During a work session Monday, Councilors discussed a few issues that were left out of the adopted Unified Development Ordinance (UDO) for additional review and discussion. These issues include the placement of garages, open space requirements and visual transparency.

Councilors will meet again at 4 p.m. Monday at City Hall to continue their discussion.

Councilors adopted the UDO in February after three years of development and one year of review by Raleigh’s Planning Commission and City Council.

The UDO works alongside the 2013 Comprehensive Plan, which is a set of development policy guidelines. The UDO is the code that will allow these policies to happen. It replaces the existing code, which has been in place for about 50 years.

While the code was adopted in February, it doesn’t go into effect until Sept. 1. Both Councilors and city planning staff expect there to be changes within the code’s first year. Any changes after Sept. 1 will have to go through the city’s formal text change process.

Tree Conservation
Tree conservation was included among the held items, but wasn’t moved forward at Monday’s meeting. The holdup is caused by a desire among councilors to preserve trees along major thoroughfares and make roadside tree stands a priority for developer conservation.
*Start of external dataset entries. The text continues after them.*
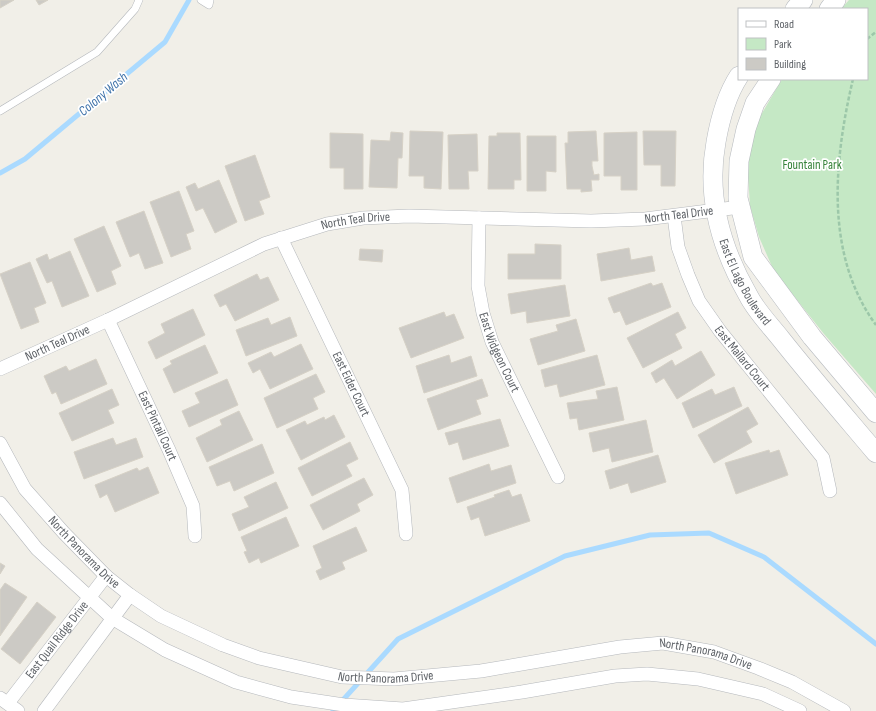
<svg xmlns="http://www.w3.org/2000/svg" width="876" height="711" viewBox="0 0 876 711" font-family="'Sofia Sans Condensed',sans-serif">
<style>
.green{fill:#c5e8c5}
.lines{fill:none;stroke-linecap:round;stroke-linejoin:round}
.stream{stroke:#aadaff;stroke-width:5}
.building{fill:#cccac5;stroke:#d6d1c6}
.lane-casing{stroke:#b5b8bc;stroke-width:8}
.street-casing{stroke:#b5b8bc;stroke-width:14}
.secondary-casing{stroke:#b6babf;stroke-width:20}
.path{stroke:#9cc7a9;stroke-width:2.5;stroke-dasharray:4 2;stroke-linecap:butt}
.lane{stroke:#fff;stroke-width:7}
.street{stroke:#fff;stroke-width:13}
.secondary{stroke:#fff;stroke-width:19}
.labels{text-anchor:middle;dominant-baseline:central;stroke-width:3.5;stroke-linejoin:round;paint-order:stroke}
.park-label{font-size:13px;fill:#348238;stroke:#fff}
.street-label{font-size:13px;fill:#5f6368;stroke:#fff}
.water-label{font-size:14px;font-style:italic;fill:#4174aa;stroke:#fff}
</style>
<rect width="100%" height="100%" fill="#f1efe8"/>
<path class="green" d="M849,0H876V394L824,334L774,271L759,237L750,206L747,158L758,120L782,79H867V9H841Z"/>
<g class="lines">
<path class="stream" d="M0,173L25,159L165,42L189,0
M333,711L398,639L565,556L650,535L709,533L764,557L876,644"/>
</g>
<path class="building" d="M0,0H14L0,8Z
M36,0H48L39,5Z
M410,131L443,132L441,189L424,188V176H409Z
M596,131L598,161H592V166L594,175L599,174V180H591L592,191L581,192V189H567L565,143H568V132Z
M643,131H676L675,186H661V165H644Z
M391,132L403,133L402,158H398L397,188L369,187L371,140L390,141Z
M637,132V190H621V176H604V133Z
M330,133L363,134V189H344V168H330Z
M497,133H520L521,180H514V189H488L489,136H497Z
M477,134L478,171H468L469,189H449L448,135Z
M527,136H556V172L546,171V191H527Z
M255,155L270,197L259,201L264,214L245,221L225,166Z
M219,180L237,222L215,233L203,208L196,211L186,187L195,183L198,189Z
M179,191L194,231L186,234L191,249L171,257L150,202Z
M144,211L163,263L145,269L139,253L130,257L116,222Z
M104,226L121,266L111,271L116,284L97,292L74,239Z
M535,244L561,245V279H508V254H535Z
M629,248L631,260L652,256L655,271L601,281L597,254Z
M360,249L383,250L382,262L359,260Z
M70,251L89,296L62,307L52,281L47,283L36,259L47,254L49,260Z
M30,262L46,303L34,308L39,322L21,329L0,274Z
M257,274L260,280L268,277L279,300L235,321L226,304L220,307L214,295Z
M651,283L653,286L662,283L671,307L626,325L620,311L614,313L608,298Z
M565,285L570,316L527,323L526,311L511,314L508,294Z
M193,309L205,335L156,359L148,342L165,333L161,324Z
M444,312L446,317L454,314L464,338L411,358L399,328Z
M678,312L686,328L675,334L682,348L643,368L627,338Z
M290,317L297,336L246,356L236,330L268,318L271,325Z
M576,319L585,351L538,365L530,339L558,331L556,325Z
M301,344L313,369L270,389L260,369L253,373L248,363L271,352L274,357Z
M205,345L218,373L174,393L163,369L172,364L170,361Z
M701,351L715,375L677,399L664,378L656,383L651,373L672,360L675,366Z
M449,355L451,363L471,356L477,376L424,393L416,366Z
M597,355L605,385L560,397L557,384L545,387L541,370Z
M96,359L107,384L61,404L56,392L52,394L44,376L66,366L69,371Z
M316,374L325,392L313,398L318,409L277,428L264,398Z
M227,379L238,405L189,427L182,411L200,403L195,393Z
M482,379L488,396L476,400L481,414L438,430L427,399Z
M617,387L624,420L579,430L577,418L570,419L567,403L598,399L596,391Z
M734,387L742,406L693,428L682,403L712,389L715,395Z
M112,389L119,405L108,410L114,423L72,441L59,413Z
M748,407L758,424L746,431L752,442L714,463L698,435Z
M239,411L253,440L207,462L196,438L222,425L220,420Z
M334,415L345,437L301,460L286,430L305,421L307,425L324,417L325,420Z
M500,419L509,446L463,460L458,442L449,445L445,433Z
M646,420L653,452L612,462L609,448L593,452L589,433Z
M113,438L116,445L136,438L143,457L84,479L74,452Z
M350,442L358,459L346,465L352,476L312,496L298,468Z
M262,444L274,473L234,491L230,481L217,486L209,467Z
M769,450L770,453L779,450L788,475L736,494L725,463Z
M658,455L666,482L631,493L628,483L610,489L605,471Z
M489,464L491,471L511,465L516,483L457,503L449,478Z
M148,467L159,493L115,512L107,494L100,498L95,485L137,468L139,471Z
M364,478L373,495L357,504L360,511L323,530L310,505Z
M276,482L288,508L239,531L232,514L249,507L244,497Z
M509,490L512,497L521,494L530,521L485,536L479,517L471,520L467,507L495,497L494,495Z
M286,517L299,546L261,563L259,558L249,563L244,552L247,551L241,537Z
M356,527L367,551L342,562L345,569L320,580L316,571L322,568L313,546Z
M0,563L5,566L0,574Z
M5,583L27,597L0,636V590Z
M37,602L56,617L20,664L1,649Z"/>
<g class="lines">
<g class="lane-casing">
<path id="lane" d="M201,0L209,5L210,0
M0,111L97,52L135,9L139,0"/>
</g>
<g class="street-casing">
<g id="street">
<path id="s1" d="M674,216L678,247L688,275L699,301L720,331L823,458L830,491"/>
<path id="s2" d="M479,218L478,286L483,313L492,342L558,477"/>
<path id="s3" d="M281,238L402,490L406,534"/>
<path id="s4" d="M108,320L169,450L193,506L195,536"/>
<path id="s5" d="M0,369L108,320L264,244L327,224L363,218L409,216L591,221L645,219L740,207"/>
<path id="s6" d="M0,443L25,489L64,533L106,576L130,595L161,616L223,645L259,658L342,677L394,679L481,671L620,647L663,643L714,652L758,668L792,682L844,711"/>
<path d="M0,503L37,549L112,618L165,650L236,682L291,697L344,705L403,709L522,692L615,676L647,674L698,679L763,694L800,711"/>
<path d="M0,698L18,711"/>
<path id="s7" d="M8,703L106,576"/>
<path d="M44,711L130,595"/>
</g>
</g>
<g class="secondary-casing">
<g id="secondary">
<path d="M795,9L803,0"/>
<path d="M829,9L836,0"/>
<path id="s8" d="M739,76C726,96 720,119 716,142C706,196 721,248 748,295C756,311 770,325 781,339C812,378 844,415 876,453"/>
<path d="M771,79L755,103L746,129L739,161L738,198L753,257L812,337L876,413"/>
</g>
</g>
<path class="path" d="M867,39L876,32
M853,79C834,160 824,254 876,325"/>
<use href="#lane" class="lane"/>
<use href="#street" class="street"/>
<use href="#secondary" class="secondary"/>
</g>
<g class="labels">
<g class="park-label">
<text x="812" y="165">Fountain Park</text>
</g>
<g class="street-label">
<text stroke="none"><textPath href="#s5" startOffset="711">North Teal Drive</textPath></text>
<text stroke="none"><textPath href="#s5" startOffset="387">North Teal Drive</textPath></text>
<text stroke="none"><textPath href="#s8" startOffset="217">East El Lago Boulevard</textPath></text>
<text stroke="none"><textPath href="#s5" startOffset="63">North Teal Drive</textPath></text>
<text stroke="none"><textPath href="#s2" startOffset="138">East Widgeon Court</textPath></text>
<text stroke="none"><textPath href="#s1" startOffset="161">East Mallard Court</textPath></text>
<text stroke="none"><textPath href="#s3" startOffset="162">East Eider Court</textPath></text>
<text stroke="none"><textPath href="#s4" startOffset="117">East Pintail Court</textPath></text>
<text stroke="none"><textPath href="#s6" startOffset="139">North Panorama Drive</textPath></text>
<text stroke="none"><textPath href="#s7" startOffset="80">East Quail Ridge Drive</textPath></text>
<text stroke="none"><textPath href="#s6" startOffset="799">North Panorama Drive</textPath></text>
<text stroke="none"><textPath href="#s6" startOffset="475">North Panorama Drive</textPath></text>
</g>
<g class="water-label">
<text transform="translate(103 94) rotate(-40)">Colony Wash</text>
</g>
</g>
<rect x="738" y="8" width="130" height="72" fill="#ffffff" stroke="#bfc1c3"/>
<rect x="746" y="21" width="20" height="6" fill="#ffffff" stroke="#bfc1c3"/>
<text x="774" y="28" font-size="12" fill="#5f6368">Road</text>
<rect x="746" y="38" width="20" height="12" fill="#c5e8c5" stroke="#bfc1c3"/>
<text x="774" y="48" font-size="12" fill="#5f6368">Park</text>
<rect x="746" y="58" width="20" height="12" fill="#cccac5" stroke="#bfc1c3"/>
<text x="774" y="68" font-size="12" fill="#5f6368">Building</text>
</svg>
Any site that is more than two acres in size is required to conserve 10 percent of its tree stand.

When developers build on a site, they go through a checklist of priority protection areas to meet that 10 percent. The priority list focuses on trees such as those alongside a highway or in a riparian buffer. Champion trees are also on the checklist.

City Planning Administrator Travis Crane said if none of the items on the first list apply to the site, developers then refer to a secondary list, which includes trees along major or minor thoroughfares.

“This is usually what catches most developers,” Crane said.

Developers generally meet their 10 percent requirement using trees along these thoroughfares.

Councilors wanted to place the thoroughfare trees into the primary list. An unintended consequence is that it might limit the flexibility of the site. City planning staff recommended that the Council keep the thoroughfare trees on the secondary list.

Mayor Nancy McFarlane asked that the issue be held until next week after she meets with some members of the public.

“I think our primary goal is to save the trees on the thoroughfare,” she said.

The Devil in the Details
Most of the UDO’s implementation is happening on the back end, with application changes, software changes and staff training.

“Now we’re just in get-it-ready mode,” said UDO Project Manager Christine Darges.

The biggest change for the average, non-developer resident will be seen by those who are applying for a next-day permit, such as for a new deck.

Today, the city requires very little information up front for such permits, with most of the building issues being dealt with in the field. After Sept. 1, residents seeking to do these kinds of renovations will have to submit more official information, such as a site survey, which is signed and sealed by surveyor.

The city is offering Friday training sessions for members of the public and those in the design and development community. All of the Friday training sessions in July are booked.

Getting it Mapped
Even when the UDO goes into effect in September, it won’t completely replace the old current zoning code until the zoning map is adopted.

Crane told the Record that staff expects to have a draft ready for public review at the end of November or early December.